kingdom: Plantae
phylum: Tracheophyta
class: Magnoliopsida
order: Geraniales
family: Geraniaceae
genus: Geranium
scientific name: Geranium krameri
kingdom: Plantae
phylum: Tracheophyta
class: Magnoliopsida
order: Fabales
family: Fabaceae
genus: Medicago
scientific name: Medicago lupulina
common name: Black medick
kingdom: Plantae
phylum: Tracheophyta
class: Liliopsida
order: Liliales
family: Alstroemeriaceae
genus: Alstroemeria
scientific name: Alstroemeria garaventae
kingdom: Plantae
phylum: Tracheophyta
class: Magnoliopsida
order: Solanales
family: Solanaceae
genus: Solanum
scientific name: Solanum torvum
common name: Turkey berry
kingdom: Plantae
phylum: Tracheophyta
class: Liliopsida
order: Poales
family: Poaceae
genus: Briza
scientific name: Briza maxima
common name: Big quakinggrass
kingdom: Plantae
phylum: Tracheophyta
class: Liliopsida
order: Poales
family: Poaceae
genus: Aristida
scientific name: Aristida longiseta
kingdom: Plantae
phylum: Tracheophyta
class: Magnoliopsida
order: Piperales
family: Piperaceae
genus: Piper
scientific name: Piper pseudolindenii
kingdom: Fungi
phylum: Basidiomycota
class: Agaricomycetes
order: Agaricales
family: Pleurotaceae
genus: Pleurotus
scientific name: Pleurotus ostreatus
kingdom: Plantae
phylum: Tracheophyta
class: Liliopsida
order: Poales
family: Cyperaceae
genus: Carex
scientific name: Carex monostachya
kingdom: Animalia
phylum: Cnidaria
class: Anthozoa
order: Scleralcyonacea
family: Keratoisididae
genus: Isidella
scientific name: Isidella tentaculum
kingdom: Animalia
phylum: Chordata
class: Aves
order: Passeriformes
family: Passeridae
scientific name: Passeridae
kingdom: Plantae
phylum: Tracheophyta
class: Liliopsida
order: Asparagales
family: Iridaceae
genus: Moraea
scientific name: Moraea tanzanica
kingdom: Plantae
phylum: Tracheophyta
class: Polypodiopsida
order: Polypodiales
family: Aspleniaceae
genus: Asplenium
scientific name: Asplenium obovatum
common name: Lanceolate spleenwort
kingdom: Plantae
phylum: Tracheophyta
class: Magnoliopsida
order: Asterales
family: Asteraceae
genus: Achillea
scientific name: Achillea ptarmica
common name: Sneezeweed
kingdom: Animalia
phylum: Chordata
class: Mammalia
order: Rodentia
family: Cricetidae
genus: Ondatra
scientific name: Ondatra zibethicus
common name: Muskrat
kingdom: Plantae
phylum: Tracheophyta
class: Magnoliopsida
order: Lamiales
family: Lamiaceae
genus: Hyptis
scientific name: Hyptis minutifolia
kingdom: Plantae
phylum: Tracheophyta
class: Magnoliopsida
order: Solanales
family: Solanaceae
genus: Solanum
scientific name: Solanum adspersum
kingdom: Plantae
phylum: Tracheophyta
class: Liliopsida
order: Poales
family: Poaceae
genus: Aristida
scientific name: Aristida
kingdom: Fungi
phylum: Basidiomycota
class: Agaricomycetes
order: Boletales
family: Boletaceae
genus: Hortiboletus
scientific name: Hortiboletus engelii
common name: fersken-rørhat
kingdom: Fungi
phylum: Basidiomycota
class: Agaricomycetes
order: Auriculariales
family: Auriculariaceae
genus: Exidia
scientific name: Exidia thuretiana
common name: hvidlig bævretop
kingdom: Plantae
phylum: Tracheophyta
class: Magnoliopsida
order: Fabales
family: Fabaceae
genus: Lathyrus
+---+
● Exercise:
Starting with the first line, repeat each line without any change, and stop after the line that contains "order: Liliales".

● Answer to this exercise:
kingdom: Plantae
phylum: Tracheophyta
class: Magnoliopsida
order: Geraniales
family: Geraniaceae
genus: Geranium
scientific name: Geranium krameri
kingdom: Plantae
phylum: Tracheophyta
class: Magnoliopsida
order: Fabales
family: Fabaceae
genus: Medicago
scientific name: Medicago lupulina
common name: Black medick
kingdom: Plantae
phylum: Tracheophyta
class: Liliopsida
order: Liliales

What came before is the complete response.